Pruttelende bestseller…

Pruttelende bestseller…

O, o, wat moesten sommige ‘autokenners’ in vroeger jaren toch lachen om die wagens uit het zgn. Oostblok van voor 1989. Volgens hun ‘kennis’ waren al die auto’s gemaakt van plastic en reden ze zonder uitzondering op tweetakt-benzine/oliemengsels. Nou dat was een grove misvatting. Wie hier regelmatig leest zal het zijn opgevallen dat al die ‘kennis’ niet klopte. Er was maar een auto met dit concept, de door het Oost-Duitse staatsbedrijf Sachsenring gebouwde Trabant. En die wagens werden niet zo maar van deze bouwwijze voorzien. Het was de enorme druk vanuit de communistische Sovjet-overheersing die maakte dat de meeste fabrikanten uit het vroegere Duitsland last kregen met de aanvoer van materialen als staal voor de auto-industrie.
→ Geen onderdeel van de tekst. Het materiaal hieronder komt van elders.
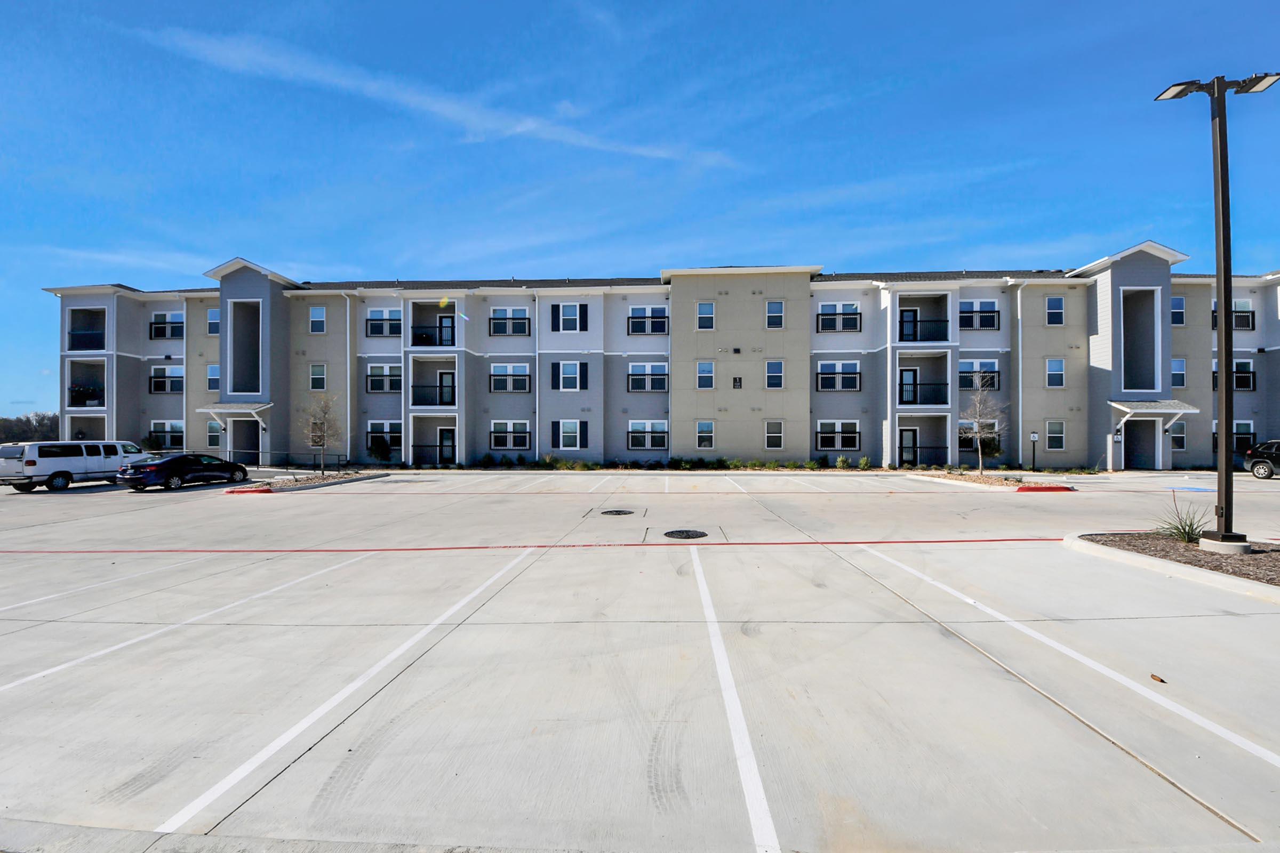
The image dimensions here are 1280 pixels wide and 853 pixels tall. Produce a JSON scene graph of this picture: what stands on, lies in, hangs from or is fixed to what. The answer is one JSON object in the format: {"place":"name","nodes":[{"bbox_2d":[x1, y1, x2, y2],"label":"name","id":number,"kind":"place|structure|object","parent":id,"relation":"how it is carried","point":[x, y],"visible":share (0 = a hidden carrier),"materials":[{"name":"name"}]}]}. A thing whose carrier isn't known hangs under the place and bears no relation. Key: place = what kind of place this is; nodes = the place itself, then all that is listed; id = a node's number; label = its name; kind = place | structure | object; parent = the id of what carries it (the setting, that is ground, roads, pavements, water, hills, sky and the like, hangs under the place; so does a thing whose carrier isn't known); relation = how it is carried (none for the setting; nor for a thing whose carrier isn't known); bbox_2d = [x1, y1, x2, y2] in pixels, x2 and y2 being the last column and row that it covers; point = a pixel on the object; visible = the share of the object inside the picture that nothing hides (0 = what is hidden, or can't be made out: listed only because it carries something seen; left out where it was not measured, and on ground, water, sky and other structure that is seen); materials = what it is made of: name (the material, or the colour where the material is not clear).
{"place":"outdoors","nodes":[
{"label":"outdoors","id":0,"kind":"place"},
{"bbox_2d":[134,27,739,168],"label":"cloud","id":1,"kind":"structure","parent":0,"point":[534,122],"materials":[{"name":"white"}]},
{"bbox_2d":[0,0,1279,426],"label":"sky","id":2,"kind":"structure","parent":0,"point":[529,3],"materials":[{"name":"blue"}]},
{"bbox_2d":[0,464,1279,852],"label":"parking lot","id":3,"kind":"structure","parent":0,"point":[464,625],"materials":[{"name":"grey concrete"}]},
{"bbox_2d":[0,440,149,491],"label":"van","id":4,"kind":"object","parent":3,"relation":"on","point":[94,463],"visible":0.91,"materials":[{"name":"white metal"}]},
{"bbox_2d":[114,452,251,490],"label":"sedan","id":5,"kind":"object","parent":3,"relation":"on","point":[178,471],"visible":0.99,"materials":[{"name":"metal"}]},
{"bbox_2d":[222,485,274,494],"label":"curb","id":6,"kind":"structure","parent":3,"relation":"on","point":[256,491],"materials":[{"name":"red concrete"}]},
{"bbox_2d":[227,449,348,470],"label":"railing","id":7,"kind":"object","parent":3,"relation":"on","point":[339,461],"visible":0.72,"materials":[{"name":"black metal"}]},
{"bbox_2d":[225,469,388,493],"label":"planting bed","id":8,"kind":"object","parent":3,"relation":"on","point":[284,486],"visible":0.62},
{"bbox_2d":[302,395,341,473],"label":"tree","id":9,"kind":"object","parent":8,"relation":"on","point":[314,433],"visible":0.99,"materials":[{"name":"plant"}]},
{"bbox_2d":[600,508,637,516],"label":"manhole cover","id":10,"kind":"object","parent":3,"relation":"in","point":[617,511],"visible":0.97,"materials":[{"name":"black metal"}]},
{"bbox_2d":[662,528,708,539],"label":"manhole cover","id":11,"kind":"object","parent":3,"relation":"in","point":[682,533],"visible":0.97,"materials":[{"name":"black metal"}]},
{"bbox_2d":[905,470,1081,491],"label":"planting bed","id":12,"kind":"object","parent":3,"relation":"on","point":[1003,484],"visible":0.68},
{"bbox_2d":[957,377,1004,474],"label":"bare tree","id":13,"kind":"object","parent":12,"relation":"on","point":[980,454],"visible":0.99,"materials":[{"name":"plant"}]},
{"bbox_2d":[1028,430,1038,471],"label":"handicap parking sign","id":14,"kind":"object","parent":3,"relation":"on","point":[1033,439],"visible":0.98,"materials":[{"name":"black metal"}]},
{"bbox_2d":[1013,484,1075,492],"label":"curb","id":15,"kind":"structure","parent":3,"relation":"on","point":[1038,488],"materials":[{"name":"red paint"}]},
{"bbox_2d":[1149,673,1165,682],"label":"leaf","id":16,"kind":"object","parent":3,"relation":"on","point":[1160,680],"visible":0.93,"materials":[{"name":"brown plant"}]},
{"bbox_2d":[1064,531,1279,599],"label":"planting bed","id":17,"kind":"object","parent":3,"relation":"on","point":[1196,553],"visible":0.63,"materials":[{"name":"concrete"}]},
{"bbox_2d":[1153,499,1209,543],"label":"shrub","id":18,"kind":"object","parent":17,"relation":"in","point":[1188,533],"visible":0.76,"materials":[{"name":"green plant"}]},
{"bbox_2d":[1155,67,1278,547],"label":"lamp post","id":19,"kind":"object","parent":17,"relation":"on","point":[1226,344],"visible":0.98,"materials":[{"name":"black metal"}]},
{"bbox_2d":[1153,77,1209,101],"label":"floodlight","id":20,"kind":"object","parent":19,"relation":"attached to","point":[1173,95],"visible":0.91,"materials":[{"name":"metal"}]},
{"bbox_2d":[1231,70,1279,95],"label":"floodlight","id":21,"kind":"object","parent":19,"relation":"attached to","point":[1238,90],"visible":0.97,"materials":[{"name":"black metal"}]},
{"bbox_2d":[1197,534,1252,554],"label":"concrete base","id":22,"kind":"object","parent":17,"relation":"on","point":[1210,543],"visible":0.77,"materials":[{"name":"concrete"}]},
{"bbox_2d":[1243,439,1279,478],"label":"car","id":23,"kind":"object","parent":3,"relation":"on","point":[1276,456],"visible":1,"materials":[{"name":"metal"}]},
{"bbox_2d":[43,249,1279,470],"label":"apartment building","id":24,"kind":"structure","parent":0,"point":[191,309],"materials":[{"name":"grey paint"}]},
{"bbox_2d":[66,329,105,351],"label":"balcony railing","id":25,"kind":"object","parent":24,"relation":"attached to","point":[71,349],"visible":0.56,"materials":[{"name":"black metal"}]},
{"bbox_2d":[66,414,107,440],"label":"balcony","id":26,"kind":"structure","parent":24,"relation":"attached to","point":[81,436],"materials":[{"name":"grey paint"}]},
{"bbox_2d":[67,358,106,406],"label":"balcony","id":27,"kind":"structure","parent":24,"relation":"attached to","point":[96,367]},
{"bbox_2d":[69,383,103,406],"label":"balcony railing","id":28,"kind":"object","parent":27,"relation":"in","point":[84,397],"visible":0.61,"materials":[{"name":"black metal"}]},
{"bbox_2d":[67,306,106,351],"label":"balcony","id":29,"kind":"structure","parent":24,"relation":"attached to","point":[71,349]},
{"bbox_2d":[145,421,184,449],"label":"window","id":30,"kind":"structure","parent":24,"relation":"in","point":[153,431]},
{"bbox_2d":[148,312,183,339],"label":"window","id":31,"kind":"structure","parent":24,"relation":"in","point":[159,332],"materials":[{"name":"clear glass"}]},
{"bbox_2d":[148,365,183,393],"label":"window","id":32,"kind":"structure","parent":24,"relation":"in","point":[156,379],"materials":[{"name":"white"}]},
{"bbox_2d":[205,363,219,390],"label":"window","id":33,"kind":"structure","parent":24,"relation":"in","point":[211,372],"materials":[{"name":"glass"}]},
{"bbox_2d":[206,308,220,335],"label":"window","id":34,"kind":"structure","parent":24,"relation":"in","point":[216,312],"materials":[{"name":"clear glass"}]},
{"bbox_2d":[206,419,222,447],"label":"window","id":35,"kind":"structure","parent":24,"relation":"in","point":[209,433],"materials":[{"name":"glass"}]},
{"bbox_2d":[198,401,271,422],"label":"door canopy","id":36,"kind":"object","parent":24,"relation":"attached to","point":[264,406],"visible":0.78,"materials":[{"name":"white"}]},
{"bbox_2d":[232,420,259,464],"label":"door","id":37,"kind":"structure","parent":24,"relation":"in","point":[249,444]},
{"bbox_2d":[227,299,265,393],"label":"opening","id":38,"kind":"object","parent":24,"relation":"attached to","point":[249,389],"visible":0.71,"materials":[{"name":"grey paint"}]},
{"bbox_2d":[308,306,325,333],"label":"window","id":39,"kind":"structure","parent":24,"relation":"in","point":[317,312],"materials":[{"name":"white"}]},
{"bbox_2d":[309,363,326,390],"label":"window","id":40,"kind":"structure","parent":24,"relation":"in","point":[314,372],"materials":[{"name":"white"}]},
{"bbox_2d":[344,294,352,461],"label":"downspout","id":41,"kind":"object","parent":24,"relation":"attached to","point":[349,421],"visible":0.93,"materials":[{"name":"white metal"}]},
{"bbox_2d":[365,308,401,335],"label":"window","id":42,"kind":"structure","parent":24,"relation":"in","point":[379,312],"materials":[{"name":"clear glass"}]},
{"bbox_2d":[366,363,402,392],"label":"window","id":43,"kind":"structure","parent":24,"relation":"in","point":[372,382],"materials":[{"name":"white glass"}]},
{"bbox_2d":[366,419,402,450],"label":"window","id":44,"kind":"structure","parent":24,"relation":"in","point":[386,424],"materials":[{"name":"white glass"}]},
{"bbox_2d":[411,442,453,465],"label":"balcony railing","id":45,"kind":"object","parent":24,"relation":"attached to","point":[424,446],"visible":0.81,"materials":[{"name":"black metal"}]},
{"bbox_2d":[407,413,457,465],"label":"balcony","id":46,"kind":"structure","parent":24,"relation":"attached to","point":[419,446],"materials":[{"name":"metal"}]},
{"bbox_2d":[408,356,458,407],"label":"balcony","id":47,"kind":"structure","parent":24,"relation":"attached to","point":[419,397],"materials":[{"name":"grey paint"}]},
{"bbox_2d":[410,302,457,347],"label":"balcony","id":48,"kind":"structure","parent":24,"relation":"attached to","point":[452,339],"materials":[{"name":"black metal"}]},
{"bbox_2d":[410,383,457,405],"label":"balcony railing","id":49,"kind":"object","parent":24,"relation":"attached to","point":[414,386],"visible":0.76,"materials":[{"name":"black metal"}]},
{"bbox_2d":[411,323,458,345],"label":"balcony railing","id":50,"kind":"object","parent":24,"relation":"attached to","point":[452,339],"visible":0.71,"materials":[{"name":"black metal"}]},
{"bbox_2d":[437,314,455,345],"label":"door","id":51,"kind":"structure","parent":24,"relation":"in","point":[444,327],"materials":[{"name":"black"}]},
{"bbox_2d":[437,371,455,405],"label":"door","id":52,"kind":"structure","parent":24,"relation":"in","point":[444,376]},
{"bbox_2d":[438,427,455,463],"label":"door","id":53,"kind":"structure","parent":24,"relation":"in","point":[444,448],"materials":[{"name":"black"}]},
{"bbox_2d":[489,307,530,334],"label":"window","id":54,"kind":"structure","parent":24,"relation":"in","point":[507,312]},
{"bbox_2d":[489,421,531,449],"label":"window","id":55,"kind":"structure","parent":24,"relation":"in","point":[502,436],"materials":[{"name":"white glass"}]},
{"bbox_2d":[489,363,531,392],"label":"window","id":56,"kind":"structure","parent":24,"relation":"in","point":[497,384],"materials":[{"name":"white glass"}]},
{"bbox_2d":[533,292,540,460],"label":"downspout","id":57,"kind":"object","parent":24,"relation":"attached to","point":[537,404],"visible":0.98,"materials":[{"name":"metal"}]},
{"bbox_2d":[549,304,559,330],"label":"shutter","id":58,"kind":"object","parent":24,"relation":"attached to","point":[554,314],"visible":0.97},
{"bbox_2d":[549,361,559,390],"label":"shutter","id":59,"kind":"object","parent":24,"relation":"attached to","point":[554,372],"visible":0.97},
{"bbox_2d":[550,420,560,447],"label":"shutter","id":60,"kind":"object","parent":24,"relation":"attached to","point":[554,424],"visible":0.95,"materials":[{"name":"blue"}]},
{"bbox_2d":[550,302,588,332],"label":"window","id":61,"kind":"structure","parent":24,"relation":"in","point":[569,312],"materials":[{"name":"glass"}]},
{"bbox_2d":[552,419,587,449],"label":"window","id":62,"kind":"structure","parent":24,"relation":"in","point":[572,431],"materials":[{"name":"white"}]},
{"bbox_2d":[551,361,588,391],"label":"window","id":63,"kind":"structure","parent":24,"relation":"in","point":[572,374],"materials":[{"name":"white"}]},
{"bbox_2d":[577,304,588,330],"label":"shutter","id":64,"kind":"object","parent":24,"relation":"attached to","point":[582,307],"visible":0.95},
{"bbox_2d":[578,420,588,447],"label":"shutter","id":65,"kind":"object","parent":24,"relation":"attached to","point":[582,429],"visible":0.97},
{"bbox_2d":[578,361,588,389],"label":"shutter","id":66,"kind":"object","parent":24,"relation":"attached to","point":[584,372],"visible":0.97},
{"bbox_2d":[627,420,667,449],"label":"window","id":67,"kind":"structure","parent":24,"relation":"in","point":[630,431],"materials":[{"name":"white glass"}]},
{"bbox_2d":[627,305,668,334],"label":"window","id":68,"kind":"structure","parent":24,"relation":"in","point":[649,312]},
{"bbox_2d":[627,363,668,392],"label":"window","id":69,"kind":"structure","parent":24,"relation":"in","point":[630,374],"materials":[{"name":"glass"}]},
{"bbox_2d":[695,421,714,449],"label":"window","id":70,"kind":"structure","parent":24,"relation":"in","point":[700,426],"materials":[{"name":"white glass"}]},
{"bbox_2d":[696,361,714,388],"label":"window","id":71,"kind":"structure","parent":24,"relation":"in","point":[700,372],"materials":[{"name":"white"}]},
{"bbox_2d":[696,301,715,329],"label":"window","id":72,"kind":"structure","parent":24,"relation":"in","point":[707,312],"materials":[{"name":"white glass"}]},
{"bbox_2d":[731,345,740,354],"label":"wall lamp","id":73,"kind":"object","parent":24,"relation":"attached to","point":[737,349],"visible":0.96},
{"bbox_2d":[732,376,742,388],"label":"sign","id":74,"kind":"structure","parent":24,"relation":"in","point":[740,379],"materials":[{"name":"black"}]},
{"bbox_2d":[764,420,783,447],"label":"window","id":75,"kind":"structure","parent":24,"relation":"in","point":[777,433],"materials":[{"name":"white"}]},
{"bbox_2d":[765,360,783,388],"label":"window","id":76,"kind":"structure","parent":24,"relation":"in","point":[775,364],"materials":[{"name":"white"}]},
{"bbox_2d":[765,300,783,329],"label":"window","id":77,"kind":"structure","parent":24,"relation":"in","point":[777,312],"materials":[{"name":"white"}]},
{"bbox_2d":[815,421,859,450],"label":"window","id":78,"kind":"structure","parent":24,"relation":"in","point":[822,433],"materials":[{"name":"white"}]},
{"bbox_2d":[815,360,860,390],"label":"window","id":79,"kind":"structure","parent":24,"relation":"in","point":[822,374],"materials":[{"name":"white"}]},
{"bbox_2d":[817,302,861,332],"label":"window","id":80,"kind":"structure","parent":24,"relation":"in","point":[853,314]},
{"bbox_2d":[898,427,917,464],"label":"door","id":81,"kind":"structure","parent":24,"relation":"in","point":[908,439],"materials":[{"name":"black"}]},
{"bbox_2d":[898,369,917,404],"label":"door","id":82,"kind":"structure","parent":24,"relation":"in","point":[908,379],"materials":[{"name":"black"}]},
{"bbox_2d":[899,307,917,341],"label":"door","id":83,"kind":"structure","parent":24,"relation":"in","point":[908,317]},
{"bbox_2d":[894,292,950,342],"label":"balcony","id":84,"kind":"structure","parent":24,"relation":"attached to","point":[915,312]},
{"bbox_2d":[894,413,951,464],"label":"balcony","id":85,"kind":"structure","parent":24,"relation":"attached to","point":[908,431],"materials":[{"name":"grey paint"}]},
{"bbox_2d":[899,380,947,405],"label":"balcony railing","id":86,"kind":"object","parent":24,"relation":"attached to","point":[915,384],"visible":0.72,"materials":[{"name":"black metal"}]},
{"bbox_2d":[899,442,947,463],"label":"balcony railing","id":87,"kind":"object","parent":24,"relation":"attached to","point":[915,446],"visible":0.69,"materials":[{"name":"black metal"}]},
{"bbox_2d":[958,301,997,330],"label":"window","id":88,"kind":"structure","parent":24,"relation":"in","point":[988,312],"materials":[{"name":"glass"}]},
{"bbox_2d":[958,360,999,390],"label":"window","id":89,"kind":"structure","parent":24,"relation":"in","point":[978,364],"materials":[{"name":"glass"}]},
{"bbox_2d":[958,419,1001,449],"label":"window","id":90,"kind":"structure","parent":24,"relation":"in","point":[968,441],"materials":[{"name":"glass"}]},
{"bbox_2d":[1014,284,1025,465],"label":"downspout","id":91,"kind":"object","parent":24,"relation":"attached to","point":[1020,409],"visible":0.92,"materials":[{"name":"white metal"}]},
{"bbox_2d":[1045,295,1064,324],"label":"window","id":92,"kind":"structure","parent":24,"relation":"in","point":[1050,312],"materials":[{"name":"glass"}]},
{"bbox_2d":[1045,358,1065,387],"label":"window","id":93,"kind":"structure","parent":24,"relation":"in","point":[1055,364],"materials":[{"name":"white"}]},
{"bbox_2d":[1045,420,1065,450],"label":"window","id":94,"kind":"structure","parent":24,"relation":"in","point":[1050,429],"materials":[{"name":"white"}]},
{"bbox_2d":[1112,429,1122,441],"label":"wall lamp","id":95,"kind":"object","parent":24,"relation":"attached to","point":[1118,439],"visible":0.97,"materials":[{"name":"black"}]},
{"bbox_2d":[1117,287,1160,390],"label":"opening","id":96,"kind":"object","parent":24,"relation":"attached to","point":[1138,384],"visible":0.69,"materials":[{"name":"grey paint"}]},
{"bbox_2d":[1123,418,1156,469],"label":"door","id":97,"kind":"structure","parent":24,"relation":"in","point":[1133,429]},
{"bbox_2d":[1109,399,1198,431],"label":"door canopy","id":98,"kind":"object","parent":24,"relation":"attached to","point":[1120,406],"visible":0.82,"materials":[{"name":"white metal"}]},
{"bbox_2d":[1168,421,1186,450],"label":"window","id":99,"kind":"structure","parent":24,"relation":"in","point":[1178,436],"materials":[{"name":"white glass"}]},
{"bbox_2d":[1170,295,1185,325],"label":"window","id":100,"kind":"structure","parent":24,"relation":"in","point":[1181,302],"materials":[{"name":"glass"}]},
{"bbox_2d":[1170,358,1186,387],"label":"window","id":101,"kind":"structure","parent":24,"relation":"in","point":[1178,364],"materials":[{"name":"glass"}]},
{"bbox_2d":[1212,301,1253,329],"label":"window","id":102,"kind":"structure","parent":24,"relation":"in","point":[1246,312],"materials":[{"name":"clear glass"}]},
{"bbox_2d":[1210,359,1256,390],"label":"window","id":103,"kind":"structure","parent":24,"relation":"attached to","point":[1246,384],"materials":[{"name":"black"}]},
{"bbox_2d":[1226,420,1255,452],"label":"window","id":104,"kind":"structure","parent":24,"relation":"in","point":[1250,433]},
{"label":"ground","id":105,"kind":"structure","parent":0},
{"bbox_2d":[0,411,60,444],"label":"tree line","id":106,"kind":"object","parent":105,"relation":"on","point":[56,429],"visible":0.44,"materials":[{"name":"plant"}]},
{"bbox_2d":[367,433,392,462],"label":"shrub","id":107,"kind":"object","parent":105,"relation":"on","point":[382,454],"visible":0.92,"materials":[{"name":"green plant"}]},
{"bbox_2d":[457,454,870,470],"label":"shrub row","id":108,"kind":"object","parent":105,"relation":"on","point":[772,466],"visible":0.7,"materials":[{"name":"green plant"}]},
{"bbox_2d":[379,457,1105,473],"label":"shrubs","id":109,"kind":"object","parent":105,"relation":"on","point":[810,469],"visible":0.61,"materials":[{"name":"green plant"}]},
{"bbox_2d":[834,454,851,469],"label":"shrub","id":110,"kind":"object","parent":105,"relation":"on","point":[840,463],"visible":0.95,"materials":[{"name":"green plant"}]},
{"bbox_2d":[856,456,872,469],"label":"shrub","id":111,"kind":"object","parent":105,"relation":"on","point":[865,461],"visible":0.95,"materials":[{"name":"green plant"}]}
]}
Juist voor Sachsenring, ooit een erfopvolger voor het trotse Horch van voor de oorlog, was dit een ramp. Men wilde graag de massa-motorisering van de Volkskameraden verzorgen maar kreeg domweg niet de materialen om dat te doen. Dus greep men naar alternatieven. Slim als de Oost-Duitse ingenieurs waren ontwikkelde men toen Duraplast. In feite een mengsel van textielvezels uit de Sovjet-Unie, gedrenkt in harsen die men onttrok aan de eigen bruinkoolmijnen en perste dat goedje tot keiharde kunststof plaatwerk.

Omdat het spul niet zo hield van rondingen waren de eerste en latere Trabants veelal aardig rechthoekig van vorm. Men zette die kunststof platen op een frame van metaal en hout, en voegde er een oude DKW-tweetaktmotor aan toe die de voorwielen aandreef. De eerste wagens van dit type (P50 en later de 500) waren nog relatief simpel en grof gebouwd. Maar het concept werkte en de belangstelling voor de wagens was in eigen land oneindig groot. Zo groot zelfs dat de productie steeds verder werd opgevoerd. In 1964 verscheen de P601, de Trabant zoals we die nu nog steeds zo goed kennen. Met een tweecilinder van 594cc inhoud had je dan 23 (later 26) PK’s beschikbaar. Kon je net de 100km/u mee halen. Voor het Oosten van Europa meer dan genoeg. In onze streken waar de Trabi’s ook werden geimporteerd en verkocht was dat net te weinig.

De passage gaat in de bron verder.